- _Input material_:

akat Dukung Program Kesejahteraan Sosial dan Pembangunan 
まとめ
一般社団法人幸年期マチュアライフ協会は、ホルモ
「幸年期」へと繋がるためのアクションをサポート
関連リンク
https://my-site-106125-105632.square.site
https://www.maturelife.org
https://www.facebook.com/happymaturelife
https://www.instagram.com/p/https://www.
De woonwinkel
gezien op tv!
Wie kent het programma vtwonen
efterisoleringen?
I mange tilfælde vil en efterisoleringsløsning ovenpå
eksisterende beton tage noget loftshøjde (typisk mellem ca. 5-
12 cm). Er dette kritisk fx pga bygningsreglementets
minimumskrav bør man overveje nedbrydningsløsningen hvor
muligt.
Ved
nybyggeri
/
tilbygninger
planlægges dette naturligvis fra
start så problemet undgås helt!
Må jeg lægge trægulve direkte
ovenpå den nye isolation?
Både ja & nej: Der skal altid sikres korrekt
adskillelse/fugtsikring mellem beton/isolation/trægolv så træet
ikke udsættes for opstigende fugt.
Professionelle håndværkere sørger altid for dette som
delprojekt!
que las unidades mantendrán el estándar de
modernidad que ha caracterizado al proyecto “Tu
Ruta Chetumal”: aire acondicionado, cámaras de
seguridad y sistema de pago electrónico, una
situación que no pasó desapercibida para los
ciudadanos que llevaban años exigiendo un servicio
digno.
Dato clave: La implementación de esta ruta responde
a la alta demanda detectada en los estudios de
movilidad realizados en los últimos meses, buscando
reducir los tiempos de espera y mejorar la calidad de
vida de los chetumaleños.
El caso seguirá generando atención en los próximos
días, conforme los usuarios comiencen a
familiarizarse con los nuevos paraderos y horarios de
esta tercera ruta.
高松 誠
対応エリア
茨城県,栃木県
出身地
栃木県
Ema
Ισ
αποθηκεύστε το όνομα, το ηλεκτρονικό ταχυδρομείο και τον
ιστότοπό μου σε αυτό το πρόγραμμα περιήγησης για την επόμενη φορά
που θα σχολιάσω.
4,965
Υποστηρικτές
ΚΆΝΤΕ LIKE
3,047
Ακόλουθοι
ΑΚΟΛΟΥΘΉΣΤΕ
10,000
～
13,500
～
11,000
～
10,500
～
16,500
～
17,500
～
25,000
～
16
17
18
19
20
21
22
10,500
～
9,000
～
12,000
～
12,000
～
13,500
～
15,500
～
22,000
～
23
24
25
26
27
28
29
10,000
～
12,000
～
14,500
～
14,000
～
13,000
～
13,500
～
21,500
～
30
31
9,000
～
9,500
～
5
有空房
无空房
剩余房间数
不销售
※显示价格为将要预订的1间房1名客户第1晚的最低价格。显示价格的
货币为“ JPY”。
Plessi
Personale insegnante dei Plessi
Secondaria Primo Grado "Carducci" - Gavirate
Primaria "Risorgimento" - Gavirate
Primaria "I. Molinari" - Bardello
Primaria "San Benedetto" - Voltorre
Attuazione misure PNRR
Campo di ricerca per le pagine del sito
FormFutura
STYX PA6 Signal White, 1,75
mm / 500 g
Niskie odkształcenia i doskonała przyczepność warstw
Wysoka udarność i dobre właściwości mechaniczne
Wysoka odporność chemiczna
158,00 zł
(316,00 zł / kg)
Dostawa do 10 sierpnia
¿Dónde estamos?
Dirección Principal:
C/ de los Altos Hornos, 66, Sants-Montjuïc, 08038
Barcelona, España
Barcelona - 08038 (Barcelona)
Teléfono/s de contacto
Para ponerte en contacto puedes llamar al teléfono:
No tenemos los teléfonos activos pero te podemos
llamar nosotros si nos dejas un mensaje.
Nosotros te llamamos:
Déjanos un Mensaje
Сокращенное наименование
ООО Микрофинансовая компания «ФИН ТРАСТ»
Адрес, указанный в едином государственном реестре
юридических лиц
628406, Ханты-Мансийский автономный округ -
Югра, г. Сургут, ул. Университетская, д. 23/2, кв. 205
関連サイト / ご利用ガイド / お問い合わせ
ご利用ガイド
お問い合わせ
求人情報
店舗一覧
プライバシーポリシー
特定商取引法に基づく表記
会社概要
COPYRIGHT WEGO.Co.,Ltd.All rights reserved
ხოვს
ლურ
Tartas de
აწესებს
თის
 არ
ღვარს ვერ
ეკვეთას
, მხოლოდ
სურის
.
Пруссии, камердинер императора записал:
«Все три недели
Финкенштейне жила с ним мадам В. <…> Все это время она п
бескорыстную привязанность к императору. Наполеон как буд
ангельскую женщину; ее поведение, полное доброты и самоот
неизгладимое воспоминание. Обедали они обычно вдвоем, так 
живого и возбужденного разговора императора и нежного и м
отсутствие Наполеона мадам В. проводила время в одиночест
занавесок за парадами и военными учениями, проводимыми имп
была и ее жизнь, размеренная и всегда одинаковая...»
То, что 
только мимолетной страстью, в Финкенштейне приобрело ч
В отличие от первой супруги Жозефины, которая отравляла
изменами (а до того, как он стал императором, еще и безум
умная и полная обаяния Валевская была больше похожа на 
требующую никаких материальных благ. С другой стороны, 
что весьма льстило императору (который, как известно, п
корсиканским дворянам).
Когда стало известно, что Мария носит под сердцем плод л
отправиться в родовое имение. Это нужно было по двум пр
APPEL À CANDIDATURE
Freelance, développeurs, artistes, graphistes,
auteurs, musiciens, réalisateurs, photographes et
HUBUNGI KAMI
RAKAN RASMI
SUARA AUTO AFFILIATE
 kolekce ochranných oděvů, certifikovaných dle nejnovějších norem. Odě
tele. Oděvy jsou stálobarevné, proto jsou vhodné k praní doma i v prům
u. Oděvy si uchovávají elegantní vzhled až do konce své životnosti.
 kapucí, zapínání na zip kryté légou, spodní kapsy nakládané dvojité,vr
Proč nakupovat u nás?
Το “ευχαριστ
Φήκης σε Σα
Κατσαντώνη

- _What is being asked_: Repeat the data verbatim, line after line, leaving nothing out.

- _Task solution_:
akat Dukung Program Kesejahteraan Sosial dan Pembangunan 
まとめ
一般社団法人幸年期マチュアライフ協会は、ホルモ
「幸年期」へと繋がるためのアクションをサポート
関連リンク
https://my-site-106125-105632.square.site
https://www.maturelife.org
https://www.facebook.com/happymaturelife
https://www.instagram.com/p/https://www.
De woonwinkel
gezien op tv!
Wie kent het programma vtwonen
efterisoleringen?
I mange tilfælde vil en efterisoleringsløsning ovenpå
eksisterende beton tage noget loftshøjde (typisk mellem ca. 5-
12 cm). Er dette kritisk fx pga bygningsreglementets
minimumskrav bør man overveje nedbrydningsløsningen hvor
muligt.
Ved
nybyggeri
/
tilbygninger
planlægges dette naturligvis fra
start så problemet undgås helt!
Må jeg lægge trægulve direkte
ovenpå den nye isolation?
Både ja & nej: Der skal altid sikres korrekt
adskillelse/fugtsikring mellem beton/isolation/trægolv så træet
ikke udsættes for opstigende fugt.
Professionelle håndværkere sørger altid for dette som
delprojekt!
que las unidades mantendrán el estándar de
modernidad que ha caracterizado al proyecto “Tu
Ruta Chetumal”: aire acondicionado, cámaras de
seguridad y sistema de pago electrónico, una
situación que no pasó desapercibida para los
ciudadanos que llevaban años exigiendo un servicio
digno.
Dato clave: La implementación de esta ruta responde
a la alta demanda detectada en los estudios de
movilidad realizados en los últimos meses, buscando
reducir los tiempos de espera y mejorar la calidad de
vida de los chetumaleños.
El caso seguirá generando atención en los próximos
días, conforme los usuarios comiencen a
familiarizarse con los nuevos paraderos y horarios de
esta tercera ruta.
高松 誠
対応エリア
茨城県,栃木県
出身地
栃木県
Ema
Ισ
αποθηκεύστε το όνομα, το ηλεκτρονικό ταχυδρομείο και τον
ιστότοπό μου σε αυτό το πρόγραμμα περιήγησης για την επόμενη φορά
που θα σχολιάσω.
4,965
Υποστηρικτές
ΚΆΝΤΕ LIKE
3,047
Ακόλουθοι
ΑΚΟΛΟΥΘΉΣΤΕ
10,000
～
13,500
～
11,000
～
10,500
～
16,500
～
17,500
～
25,000
～
16
17
18
19
20
21
22
10,500
～
9,000
～
12,000
～
12,000
～
13,500
～
15,500
～
22,000
～
23
24
25
26
27
28
29
10,000
～
12,000
～
14,500
～
14,000
～
13,000
～
13,500
～
21,500
～
30
31
9,000
～
9,500
～
5
有空房
无空房
剩余房间数
不销售
※显示价格为将要预订的1间房1名客户第1晚的最低价格。显示价格的
货币为“ JPY”。
Plessi
Personale insegnante dei Plessi
Secondaria Primo Grado "Carducci" - Gavirate
Primaria "Risorgimento" - Gavirate
Primaria "I. Molinari" - Bardello
Primaria "San Benedetto" - Voltorre
Attuazione misure PNRR
Campo di ricerca per le pagine del sito
FormFutura
STYX PA6 Signal White, 1,75
mm / 500 g
Niskie odkształcenia i doskonała przyczepność warstw
Wysoka udarność i dobre właściwości mechaniczne
Wysoka odporność chemiczna
158,00 zł
(316,00 zł / kg)
Dostawa do 10 sierpnia
¿Dónde estamos?
Dirección Principal:
C/ de los Altos Hornos, 66, Sants-Montjuïc, 08038
Barcelona, España
Barcelona - 08038 (Barcelona)
Teléfono/s de contacto
Para ponerte en contacto puedes llamar al teléfono:
No tenemos los teléfonos activos pero te podemos
llamar nosotros si nos dejas un mensaje.
Nosotros te llamamos:
Déjanos un Mensaje
Сокращенное наименование
ООО Микрофинансовая компания «ФИН ТРАСТ»
Адрес, указанный в едином государственном реестре
юридических лиц
628406, Ханты-Мансийский автономный округ -
Югра, г. Сургут, ул. Университетская, д. 23/2, кв. 205
関連サイト / ご利用ガイド / お問い合わせ
ご利用ガイド
お問い合わせ
求人情報
店舗一覧
プライバシーポリシー
特定商取引法に基づく表記
会社概要
COPYRIGHT WEGO.Co.,Ltd.All rights reserved
ხოვს
ლურ
Tartas de
აწესებს
თის
 არ
ღვარს ვერ
ეკვეთას
, მხოლოდ
სურის
.
Пруссии, камердинер императора записал:
«Все три недели
Финкенштейне жила с ним мадам В. <…> Все это время она п
бескорыстную привязанность к императору. Наполеон как буд
ангельскую женщину; ее поведение, полное доброты и самоот
неизгладимое воспоминание. Обедали они обычно вдвоем, так 
живого и возбужденного разговора императора и нежного и м
отсутствие Наполеона мадам В. проводила время в одиночест
занавесок за парадами и военными учениями, проводимыми имп
была и ее жизнь, размеренная и всегда одинаковая...»
То, что 
только мимолетной страстью, в Финкенштейне приобрело ч
В отличие от первой супруги Жозефины, которая отравляла
изменами (а до того, как он стал императором, еще и безум
умная и полная обаяния Валевская была больше похожа на 
требующую никаких материальных благ. С другой стороны, 
что весьма льстило императору (который, как известно, п
корсиканским дворянам).
Когда стало известно, что Мария носит под сердцем плод л
отправиться в родовое имение. Это нужно было по двум пр
APPEL À CANDIDATURE
Freelance, développeurs, artistes, graphistes,
auteurs, musiciens, réalisateurs, photographes et
HUBUNGI KAMI
RAKAN RASMI
SUARA AUTO AFFILIATE
 kolekce ochranných oděvů, certifikovaných dle nejnovějších norem. Odě
tele. Oděvy jsou stálobarevné, proto jsou vhodné k praní doma i v prům
u. Oděvy si uchovávají elegantní vzhled až do konce své životnosti.
 kapucí, zapínání na zip kryté légou, spodní kapsy nakládané dvojité,vr
Proč nakupovat u nás?
Το “ευχαριστ
Φήκης σε Σα
Κατσαντώνη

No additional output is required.